◆ What the exercise asks
Leave the pictures out and give every entry again exactly.

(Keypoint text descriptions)
● ● ● ● ●

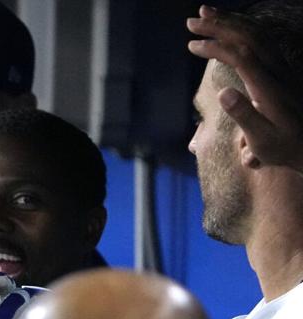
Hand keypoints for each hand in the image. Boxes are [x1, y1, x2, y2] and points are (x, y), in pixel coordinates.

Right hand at [187, 5, 302, 174]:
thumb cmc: (284, 147)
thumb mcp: (263, 141)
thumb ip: (244, 115)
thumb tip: (222, 92)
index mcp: (269, 88)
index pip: (242, 56)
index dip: (216, 47)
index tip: (191, 45)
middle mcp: (278, 72)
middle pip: (250, 37)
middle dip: (220, 25)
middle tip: (191, 21)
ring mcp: (282, 68)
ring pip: (258, 34)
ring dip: (231, 20)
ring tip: (206, 13)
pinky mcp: (282, 69)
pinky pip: (264, 39)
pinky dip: (244, 27)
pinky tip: (230, 26)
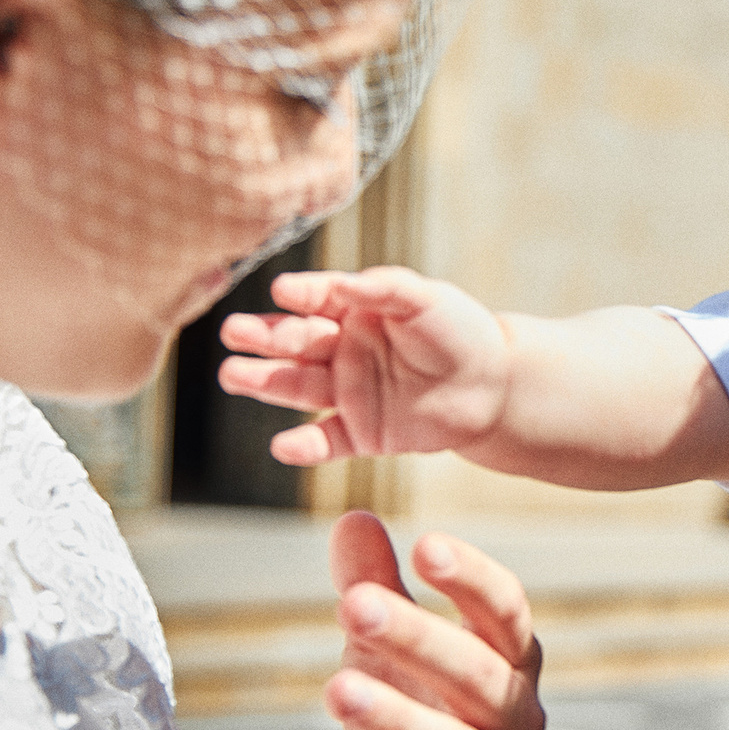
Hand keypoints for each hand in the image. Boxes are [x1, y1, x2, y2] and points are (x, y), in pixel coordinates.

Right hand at [219, 266, 510, 465]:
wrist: (495, 386)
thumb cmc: (461, 331)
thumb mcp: (424, 298)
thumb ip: (383, 288)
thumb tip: (340, 283)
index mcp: (355, 312)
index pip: (318, 300)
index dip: (302, 295)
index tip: (283, 292)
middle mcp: (343, 351)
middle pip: (297, 343)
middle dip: (265, 338)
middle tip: (234, 332)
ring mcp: (349, 392)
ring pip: (299, 387)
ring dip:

● ● ● ● ●

◆ Task response
Hand keypoints for each hand in the image. Boxes are [x1, y1, x2, y2] and points are (x, y), in pixel coordinates.

Right hand at [187, 5, 302, 174]:
thumb cmc: (284, 147)
thumb mcp: (263, 141)
thumb ip: (244, 115)
thumb tip: (222, 92)
index mcp: (269, 88)
index pip: (242, 56)
index dip: (216, 47)
index tip: (191, 45)
middle mcp: (278, 72)
middle pip: (250, 37)
middle dip: (220, 25)
middle tip: (191, 21)
ring mcp: (282, 68)
ring pip: (258, 34)
ring dip: (231, 20)
ring tip: (206, 13)
pinky mcp: (282, 69)
pinky pip: (264, 39)
pinky dip: (244, 27)
pinky tip: (230, 26)
Hand keypoints for each hand in the image. Boxes are [x1, y1, x2, y2] and points are (x, y), in pixel coordinates.

Right hand at [219, 266, 510, 465]:
wrist: (495, 386)
thumb cmc: (461, 331)
thumb mcp: (424, 298)
thumb ip: (383, 288)
thumb tip: (340, 283)
index mcp: (355, 312)
index pip: (318, 300)
index dip: (302, 295)
index tip: (283, 292)
middle mcp: (343, 351)
middle pip: (297, 343)
middle dip: (265, 338)
middle tip: (234, 332)
ring mcp: (349, 392)
ring pip: (299, 387)
ring dip:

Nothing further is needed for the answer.